What the unions' critics are less apt to point out is that all manner of other corporate special interests donate to campaigns for officials who then write tax and regulatory policy to the benefit of their donors, shifting more of the burden for paying for public services on individuals and widening an already gaping divide between the rich and everyone else. That, too, is an unhealthy circle.
So here's a suggestion: Rather than eviscerating the unions, why not just disrupt the part of the cycle by which they funnel money to political campaigns? And while we're at it, why not do the same for the corporate interests? If the problem is that unions (and others) are buying influence for their benefit, instead of the general public's, why not just cut off the money?
The Republican critics of unions haven't suggested any such thing because their concern is not so much that the cycle of union contributions creates bad policy but that it creates bad politics for the GOP. Unions, after all, donate overwhelmingly to Democratic candidates. According to the Center for Responsive Politics, the three top outside spenders in support of Democrats in the 2010 congressional election were all unions, and two of them were public sector unions. The American Federation of State, County and Municipal Employees spent $12.6 million, and the National Education Association spent $8.7 million.
However, the GOP has every reason to find a way to cut off the unions while keeping the current system of campaign finance in place. AFSCME and the NEA spent well less than the conservative-leaning U.S. Chamber of Commerce, which topped the list at nearly $33 million. Seven of the top 10 outside spenders favored Republicans last year.

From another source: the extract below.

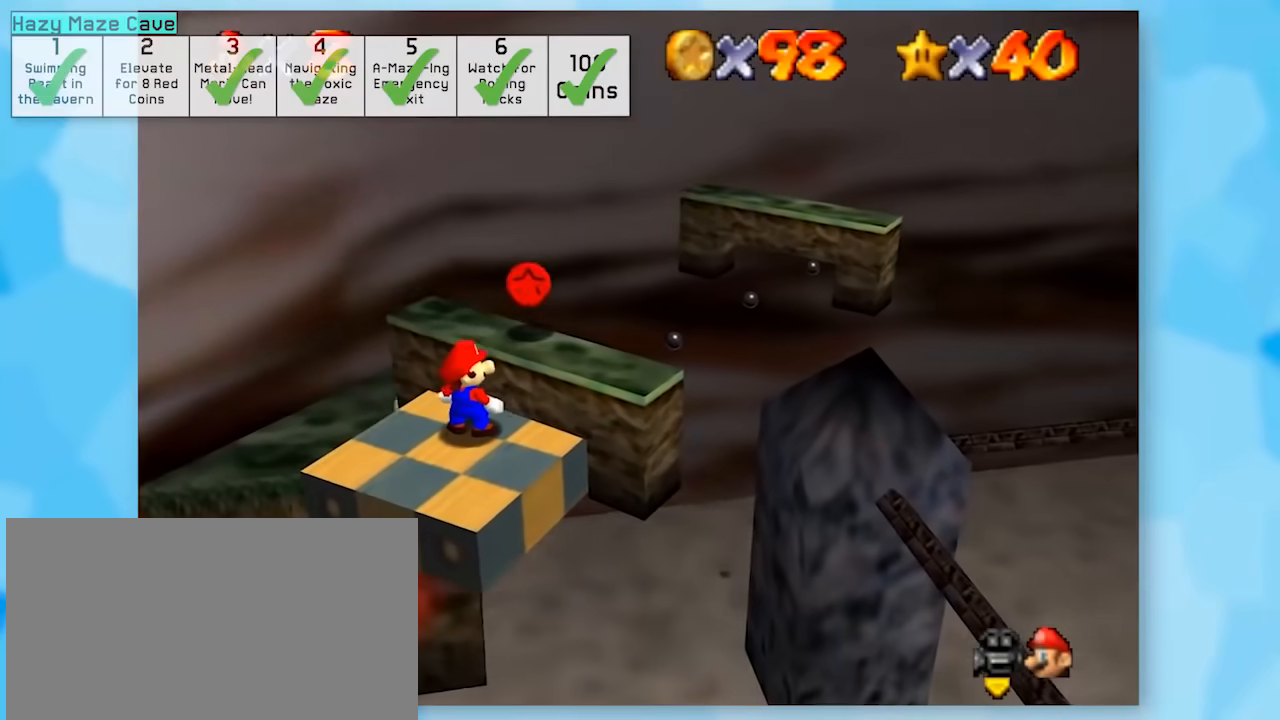
{"buttons": ["Z"], "left_stick": "center", "events": [[133, "left_stick", "up-right"], [250, "A", "down"], [450, "A", "up"], [483, "left_stick", "center"]]}
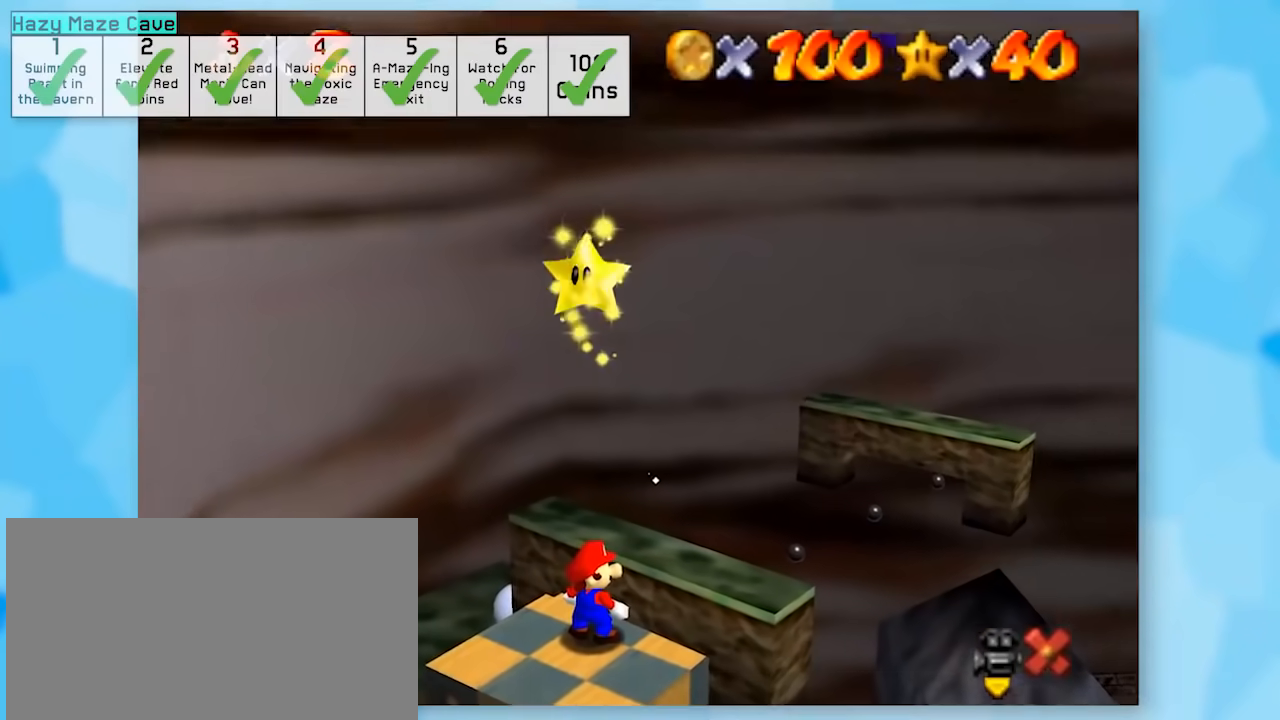
{"buttons": ["Z"], "left_stick": "center", "events": []}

Republicans may like to blame state fiscal woes on greedy unions, but they seem less eager to tally up the value of tax breaks and regulatory decisions they make at the urging of their major donors; Governor Walker, for example, just signed more business tax breaks in January.
Legally, the Supreme Court has made it clear that campaign contributions are protected free speech, so absent a constitutional amendment, they can't be outlawed altogether. But we could make them a less important part of our political process by creating a system of public campaign financing. If Governor Walker or any of the other Republicans who are gunning for municipal unions really wanted to see government make decisions free of special interest influence, that is what they would propose. Anything else is just partisan maneuvering.